Guarantees and Restrictions on Employee Benefits in Bulgaria

Guaranteed Benefits:

  • Maternity Leave and Benefit:  Leave is for 410 days, allowing for 45 days before the due date, with any balance transferred to the post-natal allowance if the birth is earlier than 45 days. The benefit is 90% of the average gross daily income covered by insurance over the previous 24 months and cannot be less than the national minimum wage.
  • Sick Leave and Benefit:  Benefit for the first three days is paid by the employer at 70% of gross salary or the gross social insurance coverage over the previous 18 months. Subsequent days are covered by the National Social Security Institute (NSSI) for 80% or 90% of gross daily remuneration or average insurable income assessed against contributions.

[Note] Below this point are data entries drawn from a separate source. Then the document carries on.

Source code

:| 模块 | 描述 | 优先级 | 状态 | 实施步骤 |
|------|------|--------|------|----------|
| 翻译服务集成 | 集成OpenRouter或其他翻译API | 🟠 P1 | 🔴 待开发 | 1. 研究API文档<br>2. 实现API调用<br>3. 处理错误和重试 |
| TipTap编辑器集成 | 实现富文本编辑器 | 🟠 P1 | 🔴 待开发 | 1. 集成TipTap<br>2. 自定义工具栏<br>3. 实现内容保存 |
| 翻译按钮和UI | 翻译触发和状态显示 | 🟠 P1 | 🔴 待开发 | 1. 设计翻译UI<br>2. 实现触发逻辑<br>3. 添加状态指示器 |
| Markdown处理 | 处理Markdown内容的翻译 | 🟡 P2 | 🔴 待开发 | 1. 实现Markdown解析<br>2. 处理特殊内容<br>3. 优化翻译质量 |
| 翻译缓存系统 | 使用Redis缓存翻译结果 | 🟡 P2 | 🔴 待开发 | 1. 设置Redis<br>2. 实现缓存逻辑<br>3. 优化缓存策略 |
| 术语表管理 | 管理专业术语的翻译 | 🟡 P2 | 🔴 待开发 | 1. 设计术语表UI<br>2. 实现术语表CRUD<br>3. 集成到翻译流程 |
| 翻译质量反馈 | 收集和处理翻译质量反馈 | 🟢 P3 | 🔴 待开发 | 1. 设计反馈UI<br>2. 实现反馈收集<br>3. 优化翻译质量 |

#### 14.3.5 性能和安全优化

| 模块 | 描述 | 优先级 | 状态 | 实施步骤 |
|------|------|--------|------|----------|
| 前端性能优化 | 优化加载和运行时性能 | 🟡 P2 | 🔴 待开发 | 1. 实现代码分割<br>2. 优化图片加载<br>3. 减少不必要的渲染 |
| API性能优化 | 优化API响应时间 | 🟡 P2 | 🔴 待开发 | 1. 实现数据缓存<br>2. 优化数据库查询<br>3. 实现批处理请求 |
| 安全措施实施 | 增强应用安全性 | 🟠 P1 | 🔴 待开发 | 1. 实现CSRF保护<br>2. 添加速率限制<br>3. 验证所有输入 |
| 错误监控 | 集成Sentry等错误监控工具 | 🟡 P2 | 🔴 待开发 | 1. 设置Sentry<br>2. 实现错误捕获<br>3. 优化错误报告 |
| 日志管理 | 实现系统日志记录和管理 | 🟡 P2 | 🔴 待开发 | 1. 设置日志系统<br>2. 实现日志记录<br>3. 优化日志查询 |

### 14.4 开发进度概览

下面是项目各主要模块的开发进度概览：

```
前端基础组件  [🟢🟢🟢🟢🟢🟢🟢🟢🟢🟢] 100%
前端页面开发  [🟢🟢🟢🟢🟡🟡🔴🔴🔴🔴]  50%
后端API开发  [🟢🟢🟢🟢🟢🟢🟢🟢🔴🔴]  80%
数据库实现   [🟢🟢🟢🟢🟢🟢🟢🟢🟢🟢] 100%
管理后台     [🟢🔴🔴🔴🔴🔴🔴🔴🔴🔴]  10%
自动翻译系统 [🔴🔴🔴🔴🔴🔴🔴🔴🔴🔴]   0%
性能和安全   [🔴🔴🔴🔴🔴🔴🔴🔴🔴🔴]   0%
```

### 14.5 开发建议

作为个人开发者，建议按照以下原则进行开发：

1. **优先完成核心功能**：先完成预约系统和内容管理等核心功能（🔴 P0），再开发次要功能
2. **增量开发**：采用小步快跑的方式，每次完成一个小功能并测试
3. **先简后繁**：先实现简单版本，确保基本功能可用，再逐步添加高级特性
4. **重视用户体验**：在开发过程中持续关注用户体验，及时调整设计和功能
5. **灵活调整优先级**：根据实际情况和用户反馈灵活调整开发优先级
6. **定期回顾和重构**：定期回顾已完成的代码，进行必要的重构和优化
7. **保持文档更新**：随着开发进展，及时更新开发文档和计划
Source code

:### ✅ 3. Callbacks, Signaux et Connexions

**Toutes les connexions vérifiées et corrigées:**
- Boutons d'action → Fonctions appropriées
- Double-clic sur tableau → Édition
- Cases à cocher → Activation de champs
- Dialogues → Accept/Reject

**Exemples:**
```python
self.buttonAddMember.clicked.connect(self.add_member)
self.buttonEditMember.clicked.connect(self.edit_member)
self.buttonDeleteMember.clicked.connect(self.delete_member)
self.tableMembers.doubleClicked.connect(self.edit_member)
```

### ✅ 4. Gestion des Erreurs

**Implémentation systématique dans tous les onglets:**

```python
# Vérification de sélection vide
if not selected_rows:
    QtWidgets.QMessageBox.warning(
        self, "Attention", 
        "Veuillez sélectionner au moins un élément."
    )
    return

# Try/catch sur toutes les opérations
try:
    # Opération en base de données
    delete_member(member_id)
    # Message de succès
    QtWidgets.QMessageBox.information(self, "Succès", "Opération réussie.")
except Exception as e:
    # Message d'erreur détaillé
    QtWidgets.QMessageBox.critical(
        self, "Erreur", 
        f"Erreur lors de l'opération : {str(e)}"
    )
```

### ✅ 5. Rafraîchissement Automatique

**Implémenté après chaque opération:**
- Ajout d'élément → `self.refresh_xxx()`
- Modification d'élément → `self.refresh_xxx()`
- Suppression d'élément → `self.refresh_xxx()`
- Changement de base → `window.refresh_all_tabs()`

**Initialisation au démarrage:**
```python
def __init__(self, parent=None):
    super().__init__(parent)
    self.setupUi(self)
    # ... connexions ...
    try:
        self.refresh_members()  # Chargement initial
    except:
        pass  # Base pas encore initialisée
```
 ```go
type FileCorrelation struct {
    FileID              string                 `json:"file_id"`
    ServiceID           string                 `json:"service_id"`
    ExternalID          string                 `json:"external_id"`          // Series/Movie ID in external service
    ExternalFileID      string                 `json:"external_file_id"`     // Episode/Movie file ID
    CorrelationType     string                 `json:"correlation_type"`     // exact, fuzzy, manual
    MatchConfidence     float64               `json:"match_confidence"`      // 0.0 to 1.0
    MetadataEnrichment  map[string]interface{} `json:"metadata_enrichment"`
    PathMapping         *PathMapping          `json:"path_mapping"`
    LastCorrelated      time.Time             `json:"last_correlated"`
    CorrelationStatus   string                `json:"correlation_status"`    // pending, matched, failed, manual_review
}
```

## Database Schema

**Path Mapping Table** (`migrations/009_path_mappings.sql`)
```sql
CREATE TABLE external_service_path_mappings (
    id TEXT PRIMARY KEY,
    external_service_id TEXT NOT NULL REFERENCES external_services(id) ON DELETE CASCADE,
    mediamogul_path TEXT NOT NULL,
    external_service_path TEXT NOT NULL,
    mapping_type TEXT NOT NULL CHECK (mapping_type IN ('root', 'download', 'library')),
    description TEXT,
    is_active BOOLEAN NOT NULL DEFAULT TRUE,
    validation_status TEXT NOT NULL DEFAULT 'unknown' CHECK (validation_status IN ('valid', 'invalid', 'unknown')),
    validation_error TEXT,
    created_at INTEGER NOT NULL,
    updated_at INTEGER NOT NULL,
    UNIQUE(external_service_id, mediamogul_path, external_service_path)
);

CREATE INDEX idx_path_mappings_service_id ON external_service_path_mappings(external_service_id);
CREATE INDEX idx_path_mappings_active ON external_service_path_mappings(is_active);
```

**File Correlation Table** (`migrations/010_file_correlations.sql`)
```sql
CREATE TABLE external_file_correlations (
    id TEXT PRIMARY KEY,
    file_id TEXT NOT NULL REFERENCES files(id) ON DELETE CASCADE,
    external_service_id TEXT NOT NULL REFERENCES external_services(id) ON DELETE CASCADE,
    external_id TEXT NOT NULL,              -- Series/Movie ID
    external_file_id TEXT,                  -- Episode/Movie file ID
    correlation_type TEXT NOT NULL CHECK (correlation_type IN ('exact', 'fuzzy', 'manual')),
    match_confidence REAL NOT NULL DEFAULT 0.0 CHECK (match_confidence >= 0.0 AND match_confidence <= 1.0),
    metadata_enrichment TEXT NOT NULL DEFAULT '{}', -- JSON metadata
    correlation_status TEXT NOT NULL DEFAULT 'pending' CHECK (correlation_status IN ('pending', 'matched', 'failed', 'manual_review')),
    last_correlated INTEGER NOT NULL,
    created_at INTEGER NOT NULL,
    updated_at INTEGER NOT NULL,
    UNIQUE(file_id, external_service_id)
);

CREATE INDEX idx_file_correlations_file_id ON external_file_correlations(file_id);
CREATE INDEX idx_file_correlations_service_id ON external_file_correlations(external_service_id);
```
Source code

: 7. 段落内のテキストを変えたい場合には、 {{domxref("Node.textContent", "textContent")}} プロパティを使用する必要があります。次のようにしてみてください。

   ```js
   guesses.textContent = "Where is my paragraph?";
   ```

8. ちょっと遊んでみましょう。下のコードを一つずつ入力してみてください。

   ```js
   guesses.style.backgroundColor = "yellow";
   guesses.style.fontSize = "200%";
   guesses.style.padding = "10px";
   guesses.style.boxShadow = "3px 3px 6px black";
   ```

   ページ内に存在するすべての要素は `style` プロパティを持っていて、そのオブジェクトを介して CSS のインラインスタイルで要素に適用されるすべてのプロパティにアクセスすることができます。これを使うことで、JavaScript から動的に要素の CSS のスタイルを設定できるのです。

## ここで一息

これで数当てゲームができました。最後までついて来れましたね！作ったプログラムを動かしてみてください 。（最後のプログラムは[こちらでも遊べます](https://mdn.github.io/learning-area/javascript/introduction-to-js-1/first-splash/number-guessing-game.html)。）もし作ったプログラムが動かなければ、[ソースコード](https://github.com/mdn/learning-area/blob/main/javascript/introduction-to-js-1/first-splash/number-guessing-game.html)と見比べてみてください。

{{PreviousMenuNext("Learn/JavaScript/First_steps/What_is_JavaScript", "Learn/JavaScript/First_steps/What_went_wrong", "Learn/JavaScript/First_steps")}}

Employees are allowed up to 18 months’ leave for illness.
  • Paid Vacations:  Minimum paid vacation allowance is 20 work days, with entitlement beginning after four months’ work for the employer.
  • Maternity Benefit: Applicants must have been insured for sickness and maternity benefits for at least 12 months before the leave is due to begin. The employer must be provided with medical certificates confirming the pregnancy. It is not necessary to have been working for the same employer.
  • Unemployment Benefit: Claimants must be registered as unemployed with the Employment Agency within seven days of stopping work; must not be entitled to old age or retirement pension; must not be undertaking any job that requires compulsory insurance. The benefit is generally 60% of the average insurable income over the previous two years.

Social Security in Bulgaria

Health insurance programs in Bulgaria are administered by the National Social Security Institute (NSSI). The state organisation oversees compulsory social security provisions for ill health, maternity, unemployment, occupational illness and injury, disability benefits and pensions for old age and survivors. The NSSI’s Supervisory Board comprises representatives from the state plus employer and employee organisations.

The National Health Insurance Fund covers benefits and mandatory health insurance for all Bulgarian citizens, plus foreigners who live in Bulgaria and do not have health insurance provided in another European Union member nation. Visits to a general practitioner are subject to a small user charge.

Employers and employees contribute to the social security and health insurance funds between 32.7% and 33.4%. Employers’ contribution is between 18.92%-19.62%, with 13.78% withheld and remitted from employees’ salaries.